Снова, значит, влезать на «женское распятие», медленное введение холодного зеркала, которое там раздвигается. Потом — соскрёб «ложечкой».

Так что же случилось?

Придерживая тяжёлую дверь короткой ручонкой, Паншин галантно приглашал войти.


Да, внутри этот дворец уже не сверкал роскошью, был перегорожен клетушками (ввиду особой интимности этого заведения), и роскошь была видна только в остатках лепнины на потолке. Единственным украшением на уровне глаз были подсвеченные изнутри цветное фотографии на стекле с различными язвами на наиболее чувствительных участках кожи: ...мягкий шанкр... твердый шанкр... За границей я такой красоты не видела.

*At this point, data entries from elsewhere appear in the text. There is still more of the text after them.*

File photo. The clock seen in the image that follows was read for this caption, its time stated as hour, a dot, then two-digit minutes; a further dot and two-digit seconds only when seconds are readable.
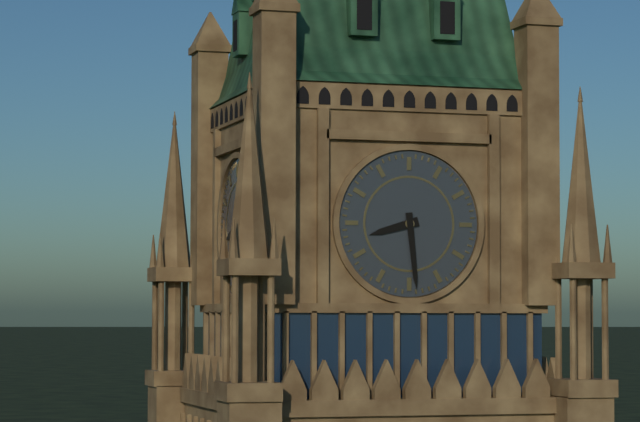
8.29
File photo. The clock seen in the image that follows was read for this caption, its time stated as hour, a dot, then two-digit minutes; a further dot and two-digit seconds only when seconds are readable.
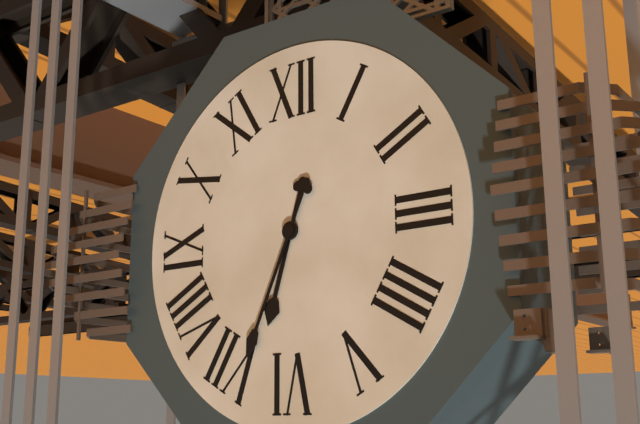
6.34
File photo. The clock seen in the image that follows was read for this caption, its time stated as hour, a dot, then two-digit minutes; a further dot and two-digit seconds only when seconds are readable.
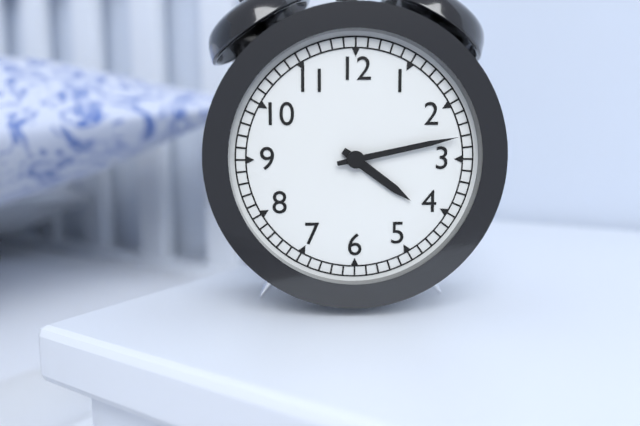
4.13
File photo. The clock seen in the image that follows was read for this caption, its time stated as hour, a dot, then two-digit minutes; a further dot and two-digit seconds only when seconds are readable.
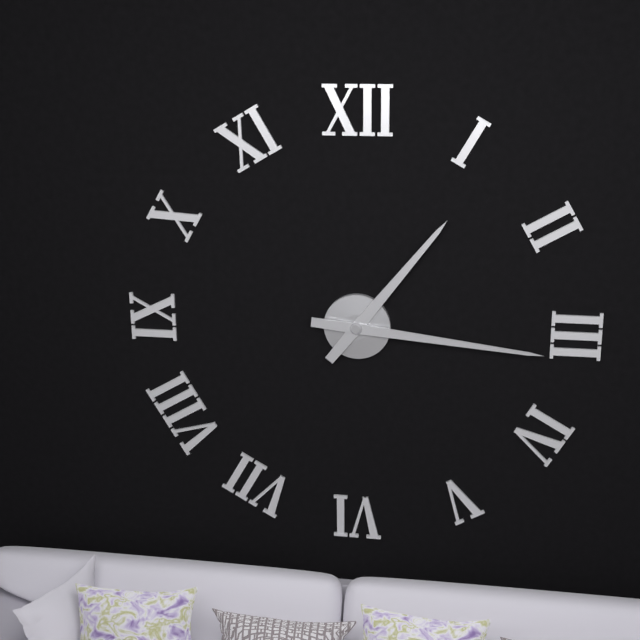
1.16
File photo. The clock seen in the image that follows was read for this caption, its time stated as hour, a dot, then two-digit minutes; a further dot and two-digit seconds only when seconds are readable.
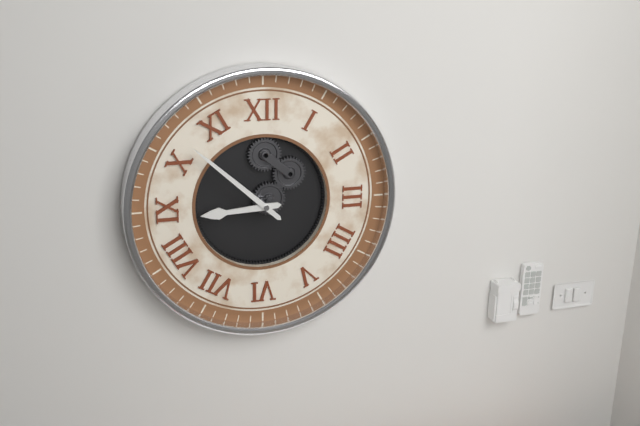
8.52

Александр подвел меня к красивой белой двери в разных завитках, перед ней был даже вроде бы зал с огромными окнами и зеркалами.

«Главный врач А.А. Белостоцкий»!

Ого!.. Почёт!

Ну, Алёна, держись!

Хотела стать холёной Алёной, сделалась солёной Алёной... то ли ещё будет? Держись!

Он снова галантно распахнул дверь...

Никакого Белостоцкого там не оказалось. За красивым резным столом, под красивой ню в роскошной раме сидели и выпивали кореша: Ечкин, Варанов, Несват.

— Ну? Испугалась? — добродушно воскликнул Несват.

Все весело заржали...

Хорошая шутка.

— Мой мозговой трест! — торжественно отрекомендовал их Паншин.

Да-а... судя по шутке, трест мощный.

Тут дверь распахнулась, и появилась ещё одна частичка этого мозга — Виктория Королёва! В руках она несла пачку каких-то пожелтевших медицинских бумаг.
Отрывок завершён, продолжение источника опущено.